Oil Prices Show Little Response to Lower Output Forecasts
September 09 2015 - 2:24PM
Dow Jones News
By Timothy Puko
Government forecasters Wednesday said U.S. oil production fell
to a nearly one-year low and that low crude prices are likely to
keep U.S. production declining through 2016.
The U.S. Energy Information Administration, in its monthly
short-term energy outlook, said that production fell by 140,000
barrels a day in August from the prior month. Output averaged 9.6
million barrels a day at its peak in April, the highest level since
1971, and has steadily declined since then to 9.1 million, the
lowest since September.
Prices showed little response to the data. Several recent big
swings came largely from speculation about how producers and
consumers will respond to prices that have fallen by more than half
since last year. Now trading is calm until more tangible proof
comes to show who was right, said Scott Shelton, broker at ICAP
PLC.
"The market wants to see the actual weekly data (on inventory)
instead of what the EIA forecasts," he said.
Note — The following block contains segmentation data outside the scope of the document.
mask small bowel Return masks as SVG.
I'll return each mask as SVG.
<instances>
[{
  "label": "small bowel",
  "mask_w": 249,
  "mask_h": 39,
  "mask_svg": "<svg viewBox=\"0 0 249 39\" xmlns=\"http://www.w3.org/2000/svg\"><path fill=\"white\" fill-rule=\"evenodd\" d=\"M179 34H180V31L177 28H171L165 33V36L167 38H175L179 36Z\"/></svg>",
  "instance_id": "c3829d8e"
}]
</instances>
Light, sweet crude for October delivery recently traded down
$1.02, or 2.2%, to $44.92 a barrel on the New York Mercantile
Exchange. Brent, the global benchmark, lost $1.15, or 2.3%, to
$48.37 a barrel on ICE Futures Europe.
Traders have been fixated on China in recent months as worries
about an economic slowdown in the world's second-biggest economy
spilled over into crude and other commodities.
Markets got a boost early Wednesday after China's Ministry of
Finance said that it would roll out a "more forceful" fiscal policy
to stimulate economic growth, such as allocating more funds for
infrastructure projects and tax cuts for small businesses.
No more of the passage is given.